Tuesday, May 14, 2019

Keswick Jazz & Blues Festival: Keith Nichols' Ragamuffins - May 11

Keith Nichols (piano); Michael McQuaid (reeds, vocals); Alistair Allan (trombone, vocals); Spats Langham (banjo, guitar, vocals); Malcolm Sked (double bass, sousaphone); Nick Ward (drums)
(Review by Russell)
On a warm, blue sky Cumbrian day it would have been understandable if some festival-goers joined the many walkers on the fells high above the bustling Lakeland town. Jazz the priority, the Theatre by the Lake once more accommodated a large crowd to hear Keith Nichols present the second of three concerts at Keswick 2019. 

On the Trail of the Lonesome Pine sang Spats Langham, his fellow Ragamuffins hit the Gin Bottle Blues with Spats staying on the wagon to sing the tongue-twister Nagasaki. A typically eclectic selection of tunes for Nichols' small group to play to an onside crowd. The repartee between band leader and sidemen is never less than entertaining and,  invariably, Maestro Nichols has the final word although a tradition has developed whereupon the audience greets Malcolm Sked (sousaphone) with tumultuous applause leaving the Ragamuffins' bandleader in a state of bemusement...much hilarity all round!     
A Fats Waller medley (Nichols retains a fine command of ragtime and stride piano styles), an Alistair Allan feature on I Cover the Waterfront (Nichols couldn't resist telling the story of Bruce Turner habitually referring to the number as I Water the Front Cover!), Michael McQuaid playing alto sax on Joe Jordan's Dreaming the Hours Away, Spats dedicating My Sweet Virginia to the late Ted Wood (Temperance Seven, Bob Kerr's Whoopie Band), this was a gentle amble (countryside ramble?) through a thoroughly enjoyable concert set list.
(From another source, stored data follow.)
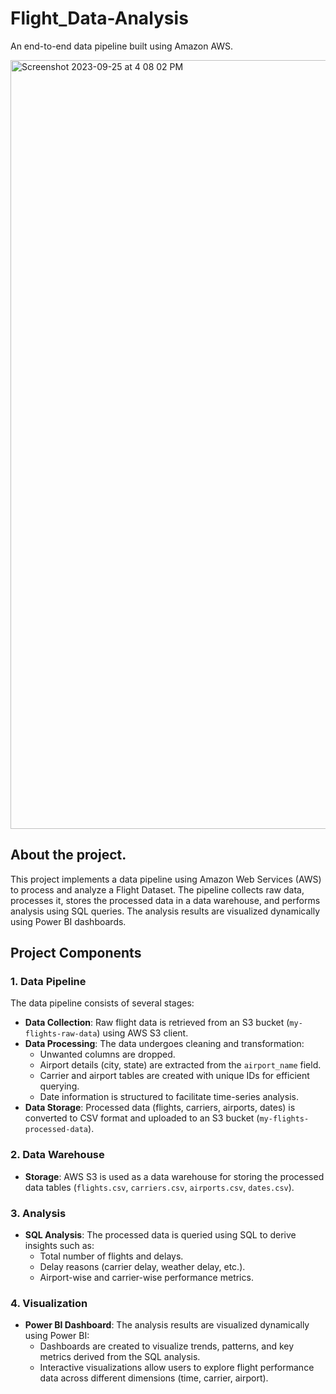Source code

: # Flight_Data-Analysis
An end-to-end data pipeline built using Amazon AWS.

<img width="1230" alt="Screenshot 2023-09-25 at 4 08 02 PM" src="https://github.com/NitinPrasad5/Flight_Data-Analysis/assets/93488094/4fd44a57-2464-409f-b098-bddf0836c64e">

## About the project.

This project implements a data pipeline using Amazon Web Services (AWS) to process and analyze a Flight Dataset. The pipeline collects raw data, processes it, stores the processed data in a data warehouse, and performs analysis using SQL queries. The analysis results are visualized dynamically using Power BI dashboards.

## Project Components

### 1. Data Pipeline

The data pipeline consists of several stages:

- **Data Collection**: Raw flight data is retrieved from an S3 bucket (`my-flights-raw-data`) using AWS S3 client.
- **Data Processing**: The data undergoes cleaning and transformation:
  - Unwanted columns are dropped.
  - Airport details (city, state) are extracted from the `airport_name` field.
  - Carrier and airport tables are created with unique IDs for efficient querying.
  - Date information is structured to facilitate time-series analysis.
- **Data Storage**: Processed data (flights, carriers, airports, dates) is converted to CSV format and uploaded to an S3 bucket (`my-flights-processed-data`).

### 2. Data Warehouse

- **Storage**: AWS S3 is used as a data warehouse for storing the processed data tables (`flights.csv`, `carriers.csv`, `airports.csv`, `dates.csv`).

### 3. Analysis

- **SQL Analysis**: The processed data is queried using SQL to derive insights such as:
  - Total number of flights and delays.
  - Delay reasons (carrier delay, weather delay, etc.).
  - Airport-wise and carrier-wise performance metrics.
  
### 4. Visualization

- **Power BI Dashboard**: The analysis results are visualized dynamically using Power BI:
  - Dashboards are created to visualize trends, patterns, and key metrics derived from the SQL analysis.
  - Interactive visualizations allow users to explore flight performance data across different dimensions (time, carrier, airport).


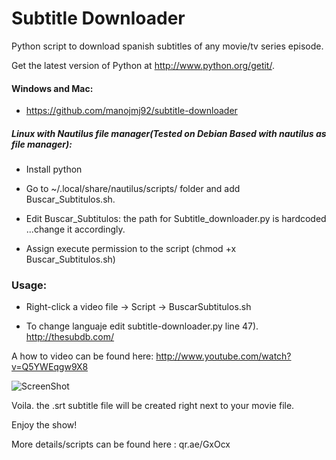 Subtitle Downloader
===================

Python script to download spanish subtitles of any movie/tv series episode.

Get the latest version of Python at http://www.python.org/getit/.

#### Windows and Mac:
* https://github.com/manojmj92/subtitle-downloader

##### Linux with Nautilus file manager(Tested on Debian Based with nautilus as file manager):
* Install python

* Go to ~/.local/share/nautilus/scripts/ folder and add Buscar_Subtitulos.sh.

* Edit Buscar_Subtitulos: the path for Subtitle_downloader.py is hardcoded ...change it accordingly.

* Assign execute permission to the script (chmod +x Buscar_Subtitulos.sh)

### Usage:
* Right-click a video file -> Script -> BuscarSubtitulos.sh

* To change languaje edit subtitle-downloader.py line 47). http://thesubdb.com/

A how to video can be found here: http://www.youtube.com/watch?v=Q5YWEqgw9X8

![ScreenShot](https://cloud.githubusercontent.com/assets/1637697/3078931/1a693b9a-e487-11e3-8d51-64dce970ad9d.gif)

Voila. the .srt subtitle file will be created right next to your movie file.

Enjoy the show!

More details/scripts can be found here : qr.ae/GxOcx

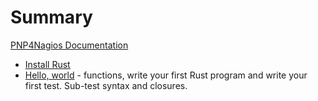 # Summary

[PNP4Nagios Documentation](PNP4NAGIOS-DOCS.md)

- [Install Rust](install_rust.md)
- [Hello, world](hello_world.md) - functions, write your first Rust program and write your first test. Sub-test syntax and closures.


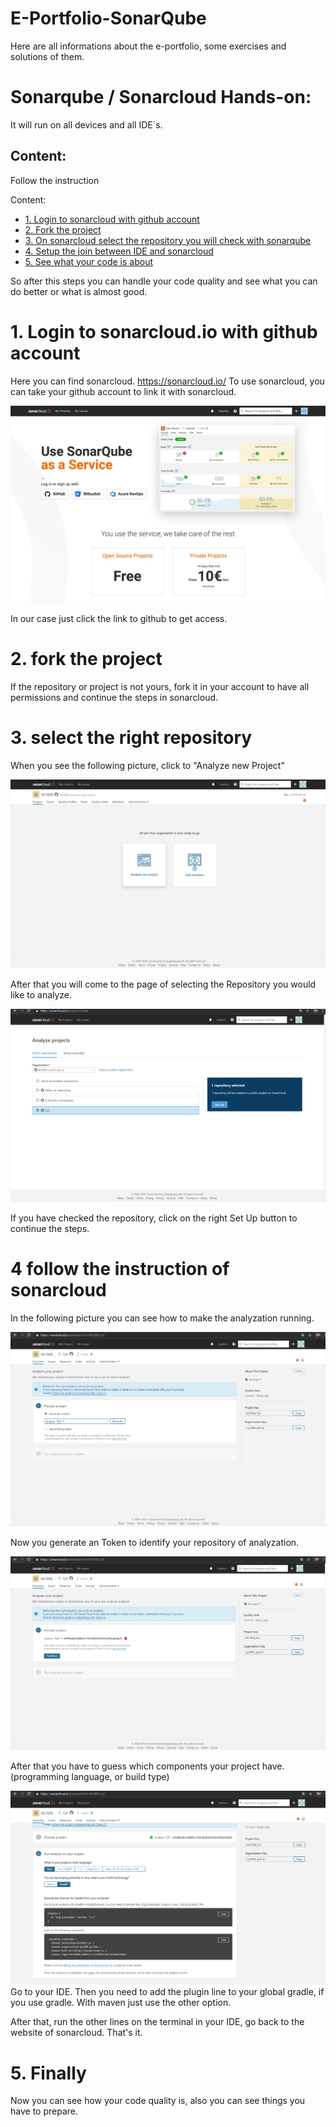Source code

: # E-Portfolio-SonarQube

Here are all informations about the e-portfolio, some exercises and solutions of them.

# Sonarqube / Sonarcloud Hands-on:

It will run on all devices and all IDE´s.

## Content:

Follow the instruction

Content:
- [1. Login to sonarcloud with github account](#1-login-to-sonarcloud-with-github-account)
- [2. Fork the project](#2-fork-the-project)
- [3. On sonarcloud select the repository you will check with sonarqube](#3-on-sonarcloud-select-the-repository-you-will-check-with-sonarqube)
- [4. Setup the join between IDE and sonarcloud](#4-setup-the-join-between-IDE-and-sonarcloud)
- [5. See what your code is about](#5-see-what-your-code-is-about)

So after this steps you can handle your code quality and see what you can do better or what is almost good.

# 1. Login to sonarcloud.io with github account

Here you can find sonarcloud. https://sonarcloud.io/ 
To use sonarcloud, you can take your github account to link it with sonarcloud. 

![Login](Images/login.jpeg)

In our case just click the link to github to get access.

# 2. fork the project

If the repository or project is not yours, fork it in your account to have all permissions and continue the steps in sonarcloud.

# 3. select the right repository

When you see the following picture, click to "Analyze new Project" 

![Log-in](Images/Screenshot3.png)

After that you will come to the page of selecting the Repository you would like to analyze.

![Log-in](Images/Screenshot4.png)

If you have checked the repository, click on the right Set Up button to continue the steps. 

# 4 follow the instruction of sonarcloud

In the following picture you can see how to make the analyzation running. 

![Log-in](Images/Screenshot5.png)

Now you generate an Token to identify your repository of analyzation.

![Log-in](Images/Screenshot7.png)

After that you have to guess which components your project have. (programming language, or build type)

![Log-in](Images/Screenshot8.png)
Go to your IDE.
Then you need to add the plugin line to your global gradle, if you use gradle. With maven just use the other option.

After that, run the other lines on the terminal in your IDE, go back to the website of sonarcloud.
That's it. 

# 5. Finally
Now you can see how your code quality is, also you can see things you have to prepare.
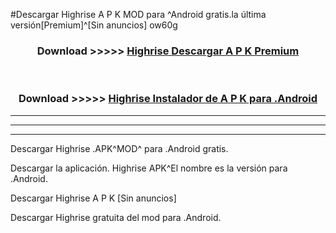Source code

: #Descargar Highrise  A P K MOD para ^Android gratis.la última versión[Premium]^[Sin anuncios] ow60g



<div align="center">
<h3>Download >>>>> <a href="https://es-web.web.app/?es= Highrise ">Highrise  Descargar A P K Premium</a></h3><br>

<h3>Download >>>>> <a href="https://es-web.web.app/?es= Highrise ">Highrise  Instalador de A P K para .Android</a></h3>
</div>


----------------------------------------------------------

----------------------------------------------------------

----------------------------------------------------------

Descargar Highrise  .APK^MOD^ para .Android gratis.

Descargar la aplicación. Highrise  APK^El nombre es la versión para .Android.

Descargar Highrise  A P K [Sin anuncios]

Descargar Highrise  gratuita del mod para .Android.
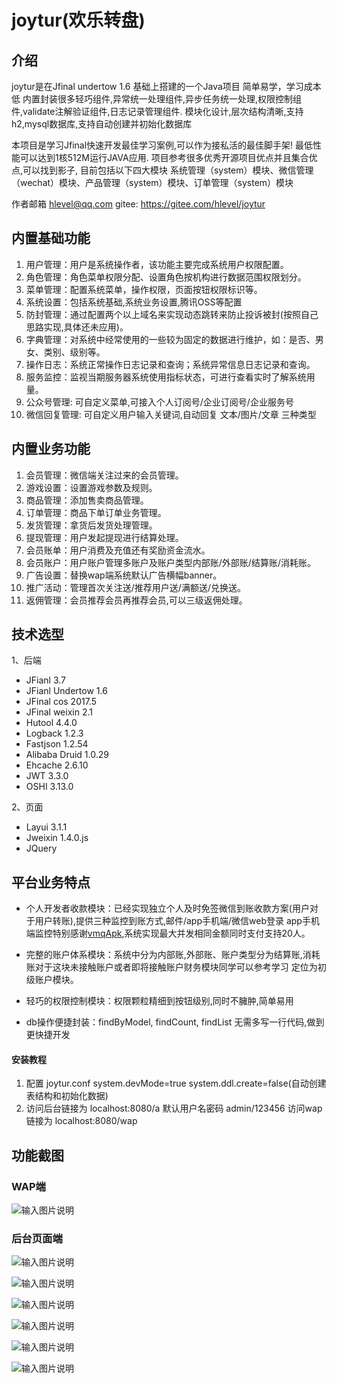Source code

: # joytur(欢乐转盘)  

## 介绍

joytur是在Jfinal undertow 1.6 基础上搭建的一个Java项目 简单易学，学习成本低
内置封装很多轻巧组件,异常统一处理组件,异步任务统一处理,权限控制组件,validate注解验证组件,日志记录管理组件.
模块化设计,层次结构清晰,支持h2,mysql数据库,支持自动创建并初始化数据库

本项目是学习Jfinal快速开发最佳学习案例,可以作为接私活的最佳脚手架! 最低性能可以达到1核512M运行JAVA应用.
项目参考很多优秀开源项目优点并且集合优点,可以找到影子, 目前包括以下四大模块
系统管理（system）模块、微信管理（wechat）模块、产品管理（system）模块、订单管理（system）模块

作者邮箱 hlevel@qq.com  gitee: https://gitee.com/hlevel/joytur

## 内置基础功能

1.	用户管理：用户是系统操作者，该功能主要完成系统用户权限配置。
2.	角色管理：角色菜单权限分配、设置角色按机构进行数据范围权限划分。
3.	菜单管理：配置系统菜单，操作权限，页面按钮权限标识等。
4.	系统设置：包括系统基础,系统业务设置,腾讯OSS等配置
5.	防封管理：通过配置两个以上域名来实现动态跳转来防止投诉被封(按照自己思路实现,具体还未应用)。
6.	字典管理：对系统中经常使用的一些较为固定的数据进行维护，如：是否、男女、类别、级别等。
7.	操作日志：系统正常操作日志记录和查询；系统异常信息日志记录和查询。
8.	服务监控：监视当期服务器系统使用指标状态，可进行查看实时了解系统用量。
9.  公众号管理: 可自定义菜单,可接入个人订阅号/企业订阅号/企业服务号
10. 微信回复管理: 可自定义用户输入关键词,自动回复 文本/图片/文章 三种类型

## 内置业务功能

1.	会员管理：微信端关注过来的会员管理。
2.	游戏设置：设置游戏参数及规则。
3.	商品管理：添加售卖商品管理。
4.	订单管理：商品下单订单业务管理。
5.	发货管理：拿货后发货处理管理。
6.	提现管理：用户发起提现进行结算处理。
7.	会员账单：用户消费及充值还有奖励资金流水。
8.	会员账户：用户账户管理多账户及账户类型内部账/外部账/结算账/消耗账。
9.	广告设置：替换wap端系统默认广告横幅banner。
10.	推广活动：管理首次关注送/推荐用户送/满额送/兑换送。
11.	返佣管理：会员推荐会员再推荐会员,可以三级返佣处理。


## 技术选型

1、后端

* JFianl 3.7   
* JFianl Undertow 1.6
* JFinal cos 2017.5
* JFinal weixin 2.1
* Hutool 4.4.0
* Logback 1.2.3
* Fastjson 1.2.54
* Alibaba Druid 1.0.29
* Ehcache 2.6.10
* JWT 3.3.0
* OSHI 3.13.0

2、页面

* Layui 3.1.1
* Jweixin 1.4.0.js
* JQuery

## 平台业务特点

* 个人开发者收款模块：已经实现独立个人及时免签微信到账收款方案(用户对于用户转账),提供三种监控到账方式,邮件/app手机端/微信web登录
app手机端监控特别感谢[vmqApk](https://github.com/szvone/vmqApk),系统实现最大并发相同金额同时支付支持20人。

* 完整的账户体系模块：系统中分为内部账,外部账、账户类型分为结算账,消耗账对于这块未接触账户或者即将接触账户财务模块同学可以参考学习
定位为初级账户模块。

* 轻巧的权限控制模块：权限颗粒精细到按钮级别,同时不臃肿,简单易用

* db操作便捷封装：findByModel, findCount, findList 无需多写一行代码,做到更快捷开发


#### 安装教程

1. 配置 joytur.conf  system.devMode=true   system.ddl.create=false(自动创建表结构和初始化数据)
2. 访问后台链接为 localhost:8080/a  默认用户名密码 admin/123456    访问wap链接为 localhost:8080/wap

## 功能截图

### WAP端
![输入图片说明](https://gitee.com/hlevel/joytur/raw/master/screenshot/wap_1.png "手机wap端")

### 后台页面端

![输入图片说明](https://gitee.com/hlevel/joytur/raw/master/screenshot/web_1.png "后台app收款监控")

![输入图片说明](https://gitee.com/hlevel/joytur/raw/master/screenshot/web_2.png "公众号菜单配置")

![输入图片说明](https://gitee.com/hlevel/joytur/raw/master/screenshot/web_3.png "系统字典管理")

![输入图片说明](https://gitee.com/hlevel/joytur/raw/master/screenshot/web_4.png "系统资金流水")

![输入图片说明](https://gitee.com/hlevel/joytur/raw/master/screenshot/web_5.png "系统操作日志")

![输入图片说明](https://gitee.com/hlevel/joytur/raw/master/screenshot/web_6.png "服务器监控")
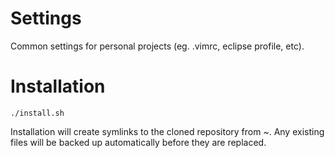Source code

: # Settings
Common settings for personal projects (eg. .vimrc, eclipse profile, etc).

# Installation
    ./install.sh
Installation will create symlinks to the cloned repository from ~. Any existing
files will be backed up automatically before they are replaced.
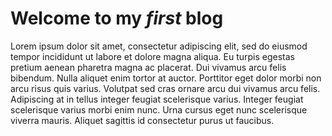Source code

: # Welcome to my *first* blog

Lorem ipsum dolor sit amet, consectetur adipiscing elit, sed do eiusmod tempor incididunt ut labore et dolore magna aliqua. Eu turpis egestas pretium aenean pharetra magna ac placerat. Dui vivamus arcu felis bibendum. Nulla aliquet enim tortor at auctor. Porttitor eget dolor morbi non arcu risus quis varius. Volutpat sed cras ornare arcu dui vivamus arcu felis. Adipiscing at in tellus integer feugiat scelerisque varius. Integer feugiat scelerisque varius morbi enim nunc. Urna cursus eget nunc scelerisque viverra mauris. Aliquet sagittis id consectetur purus ut faucibus.
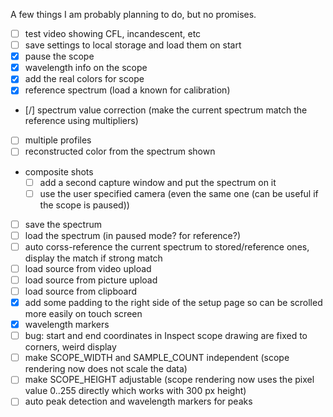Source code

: A few things I am probably planning to do, but no promises.

  - [ ] test video showing CFL, incandescent, etc
  - [ ] save settings to local storage and load them on start
  - [x] pause the scope
  - [x] wavelength info on the scope
  - [x] add the real colors for scope
  - [x] reference spectrum (load a known for calibration)
  - [/] spectrum value correction (make the current spectrum match the reference using multipliers)
  - [ ] multiple profiles
  - [ ] reconstructed color from the spectrum shown
  - composite shots
    - [ ] add a second capture window and put the spectrum on it
    - [ ] use the user specified camera (even the same one (can be useful if the scope is paused))
  - [ ] save the spectrum
  - [ ] load the spectrum (in paused mode? for reference?)
  - [ ] auto corss-reference the current spectrum to stored/reference ones, display the match if strong match
  - [ ] load source from video upload
  - [ ] load source from picture upload
  - [ ] load source from clipboard
  - [x] add some padding to the right side of the setup page so can be scrolled more easily on touch screen
  - [x] wavelength markers
  - [ ] bug: start and end coordinates in Inspect scope drawing are fixed to corners, weird display
  - [ ] make SCOPE_WIDTH and SAMPLE_COUNT independent (scope rendering now does not scale the data)
  - [ ] make SCOPE_HEIGHT adjustable (scope rendering now uses the pixel value 0..255 directly which works with 300 px height)
  - [ ] auto peak detection and wavelength markers for peaks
The afternoon's entertainment once more turned to Fats Waller (Come on and Stomp, Stomp, Stomp), Spats singing Bing (In the Blue of the Night) and All God's Chillun Got Rhythm interspersed by a few more observational gems from Nichols including: Lil Hardin was a diminutive woman who played the piano like a rhinoceros! 

Out into the late afternoon sunshine and a stroll up to Main Street in search of a decent pint before a night of Stateside blues.